WASHINGTON, Oct. 1, 2014 – A new study concludes there are no adverse health effects for animals that eat genetically engineered (GE) feed grains or from the products derived those animals. The study, by Alison Van Eenennaam, an extension specialist in the Department of Animal Science at the University of California, Davis, examined 29 years of livestock health data gathered both before and after the introduction of GE crops into animal feed.

Considered by many in the agriculture industry as the most comprehensive study of GE crops ever, “Prevalence and impacts of genetically engineered feedstuffs on livestock population” is online and will be published in the Journal of Animal Science after Oct. 1.

“Field data sets representing over 100 billion animals following the introduction of GE crops did not reveal unfavorable or perturbed trends in livestock health and productivity,” the study concluded. “No study has revealed any differences in the nutritional profile of animal products derived from GE-fed animals.” U.S. agriculture produces over 9 billion food producing animals annually, and more than 95 percent of these animals consume feed containing GE ingredients. Globally, food-producing animals consume 70-90 percent of genetically engineered crop biomass, mostly corn and soybeans.

Van Eenennaam and her researchers collected data on livestock productivity and health from 1983, before the introduction of GE crops in 1996, and subsequently through 2011, a period with high levels of predominately GE animal feed.

“There’s been a lot of media coverage of a handful of  highly controversial studies suggesting egregious health effects of GE feed on animals…that’s being used to suggest that there’s something dangerous with these products,” Van Eenennaam said in a recording of an interview provided by the U.S. Grains Council (USGC). “That just didn’t gel with my field experience.”

The Journal of Animal Science requested she do the study.

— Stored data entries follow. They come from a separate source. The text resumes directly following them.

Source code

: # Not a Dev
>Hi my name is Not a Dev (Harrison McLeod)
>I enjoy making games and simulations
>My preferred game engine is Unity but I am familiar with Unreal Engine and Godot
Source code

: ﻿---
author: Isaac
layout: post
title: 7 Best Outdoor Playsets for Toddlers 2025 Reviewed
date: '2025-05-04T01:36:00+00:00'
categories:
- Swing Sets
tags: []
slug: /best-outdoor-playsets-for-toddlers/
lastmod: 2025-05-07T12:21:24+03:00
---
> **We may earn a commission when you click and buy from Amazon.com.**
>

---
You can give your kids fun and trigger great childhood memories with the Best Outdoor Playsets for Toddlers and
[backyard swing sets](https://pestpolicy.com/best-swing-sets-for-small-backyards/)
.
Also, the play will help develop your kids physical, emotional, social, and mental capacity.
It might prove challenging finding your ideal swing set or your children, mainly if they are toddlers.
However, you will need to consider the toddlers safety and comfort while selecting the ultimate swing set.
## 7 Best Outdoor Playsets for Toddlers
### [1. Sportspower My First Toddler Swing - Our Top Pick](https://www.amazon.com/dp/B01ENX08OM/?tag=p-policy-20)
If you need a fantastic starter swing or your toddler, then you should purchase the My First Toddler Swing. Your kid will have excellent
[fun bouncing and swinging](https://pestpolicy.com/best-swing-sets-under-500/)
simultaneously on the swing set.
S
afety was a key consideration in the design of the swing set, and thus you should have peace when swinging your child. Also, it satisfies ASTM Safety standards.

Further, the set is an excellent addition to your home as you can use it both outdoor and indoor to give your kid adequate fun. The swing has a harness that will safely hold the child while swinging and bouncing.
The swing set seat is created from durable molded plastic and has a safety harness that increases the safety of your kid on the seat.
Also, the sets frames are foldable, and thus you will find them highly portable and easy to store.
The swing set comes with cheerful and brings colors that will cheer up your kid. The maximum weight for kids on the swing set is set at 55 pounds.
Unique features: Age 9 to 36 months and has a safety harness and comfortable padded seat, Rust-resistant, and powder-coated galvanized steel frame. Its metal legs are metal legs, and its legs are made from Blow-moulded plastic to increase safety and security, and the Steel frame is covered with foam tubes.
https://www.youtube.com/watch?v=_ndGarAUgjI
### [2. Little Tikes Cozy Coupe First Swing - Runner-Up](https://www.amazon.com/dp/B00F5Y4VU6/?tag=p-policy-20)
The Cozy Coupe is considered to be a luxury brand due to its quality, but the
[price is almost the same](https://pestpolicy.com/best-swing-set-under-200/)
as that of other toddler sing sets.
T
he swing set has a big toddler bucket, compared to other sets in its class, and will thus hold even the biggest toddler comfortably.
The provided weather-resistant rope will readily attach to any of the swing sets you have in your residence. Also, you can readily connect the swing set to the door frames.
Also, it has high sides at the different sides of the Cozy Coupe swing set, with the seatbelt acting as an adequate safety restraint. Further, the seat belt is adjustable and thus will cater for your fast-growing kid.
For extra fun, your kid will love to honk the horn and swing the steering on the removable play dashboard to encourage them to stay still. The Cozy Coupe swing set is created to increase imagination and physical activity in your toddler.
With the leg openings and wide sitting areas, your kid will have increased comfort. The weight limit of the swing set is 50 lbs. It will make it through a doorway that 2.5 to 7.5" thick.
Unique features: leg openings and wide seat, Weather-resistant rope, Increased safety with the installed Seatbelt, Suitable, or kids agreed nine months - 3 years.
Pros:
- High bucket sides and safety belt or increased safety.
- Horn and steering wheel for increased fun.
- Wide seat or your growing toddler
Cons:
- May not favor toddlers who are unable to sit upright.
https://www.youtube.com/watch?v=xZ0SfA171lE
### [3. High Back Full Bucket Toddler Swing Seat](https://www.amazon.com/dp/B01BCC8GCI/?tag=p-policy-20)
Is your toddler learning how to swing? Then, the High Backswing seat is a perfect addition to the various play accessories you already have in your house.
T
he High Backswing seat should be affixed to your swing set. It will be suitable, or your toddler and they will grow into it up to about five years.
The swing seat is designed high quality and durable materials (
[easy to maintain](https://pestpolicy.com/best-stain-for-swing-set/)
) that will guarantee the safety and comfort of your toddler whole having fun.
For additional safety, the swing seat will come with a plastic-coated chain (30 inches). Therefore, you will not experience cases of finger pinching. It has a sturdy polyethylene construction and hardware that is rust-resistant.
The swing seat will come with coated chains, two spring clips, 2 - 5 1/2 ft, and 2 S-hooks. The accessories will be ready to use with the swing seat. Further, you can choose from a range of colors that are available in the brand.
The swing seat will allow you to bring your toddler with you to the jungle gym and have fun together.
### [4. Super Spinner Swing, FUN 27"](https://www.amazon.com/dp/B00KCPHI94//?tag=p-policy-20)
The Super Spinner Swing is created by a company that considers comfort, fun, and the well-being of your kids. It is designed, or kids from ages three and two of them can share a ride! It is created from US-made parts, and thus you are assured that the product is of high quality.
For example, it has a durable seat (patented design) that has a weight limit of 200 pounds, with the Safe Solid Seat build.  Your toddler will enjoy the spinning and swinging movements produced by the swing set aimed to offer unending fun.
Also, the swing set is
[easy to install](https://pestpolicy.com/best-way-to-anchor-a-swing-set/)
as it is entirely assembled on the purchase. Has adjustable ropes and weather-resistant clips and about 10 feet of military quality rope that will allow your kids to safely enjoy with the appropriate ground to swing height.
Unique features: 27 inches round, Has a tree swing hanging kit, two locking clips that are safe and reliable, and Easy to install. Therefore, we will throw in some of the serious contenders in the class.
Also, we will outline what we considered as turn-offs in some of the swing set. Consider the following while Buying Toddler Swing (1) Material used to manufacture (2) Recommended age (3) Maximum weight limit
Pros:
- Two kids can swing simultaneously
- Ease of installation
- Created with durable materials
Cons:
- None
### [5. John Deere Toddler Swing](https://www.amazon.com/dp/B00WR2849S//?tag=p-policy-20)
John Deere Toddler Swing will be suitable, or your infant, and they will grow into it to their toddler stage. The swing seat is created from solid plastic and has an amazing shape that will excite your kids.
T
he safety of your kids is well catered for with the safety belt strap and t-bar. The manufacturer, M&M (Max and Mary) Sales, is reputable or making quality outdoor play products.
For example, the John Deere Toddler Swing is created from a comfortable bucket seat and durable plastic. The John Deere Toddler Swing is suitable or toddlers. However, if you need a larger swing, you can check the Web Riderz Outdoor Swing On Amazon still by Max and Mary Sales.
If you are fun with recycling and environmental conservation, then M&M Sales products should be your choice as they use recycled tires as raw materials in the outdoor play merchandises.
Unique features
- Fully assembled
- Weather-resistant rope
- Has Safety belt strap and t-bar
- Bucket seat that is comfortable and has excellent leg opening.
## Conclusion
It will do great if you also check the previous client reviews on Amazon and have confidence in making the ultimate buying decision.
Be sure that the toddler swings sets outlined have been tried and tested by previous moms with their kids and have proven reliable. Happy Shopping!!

She said the field data she analyzed concurs with “controlled, more scientific literature” that show no ill-effects of GE feed.

She also said the broiler poultry information is probably the most powerful part of the study, because of the sheer size of the data set. “We looked at 9 billion birds that were fed mostly GM [genetically modified] crops,” Van Eenennaam said. “There was improved feed-to-gain ratios and decreased age to market, which suggests that feeding GM crops did not have any detrimental effects to the birds’ health.”

According to Genetic Literacy Project Executive Director Jon Entine, the study should end all debate around the safety of genetically modified food. “By common sense alone, if GE feed were causing unusual problems among livestock, farmers would have noticed,” he wrote in a column for Forbes. But now, “Considering the size of the dataset, it can reasonably be said that the debate over the impact of GE feed on animal health is closed: there is zero extraordinary impact.”

Van Eenennaam warned in her study that trade issues will increase as more GE feed enters the market. Some of those issues are connected to asynchronous approvals, which occur when countries approve biotech traits in different periods of time.

“There is currently a pipeline of so-called ‘second generation’ GE crops with improved output traits for livestock production,” she noted. “Their approval will further complicate the sourcing of non-GE feedstuffs.”

The study argues that “there is an urgent need for international harmonization of both regulatory frameworks for GE crops and governance of advanced breeding techniques to prevent widespread disruptions in international trade of livestock feedstuffs in the future.”

The U.S. Grains Council said it would use this study to persuade policymakers to form more consistent and science-based biotechnology policies. “The new findings could have implications for the international marketplace as some countries continue to reject GM crops based on non-science-based safety concerns,” USGC noted.

Until policies are harmonized, the U.S. will see more cargoes rejected by trading partners because of the detection of unapproved biotech products.  “This is going to increase the cost of food everywhere, which has real implications for food security,” she said.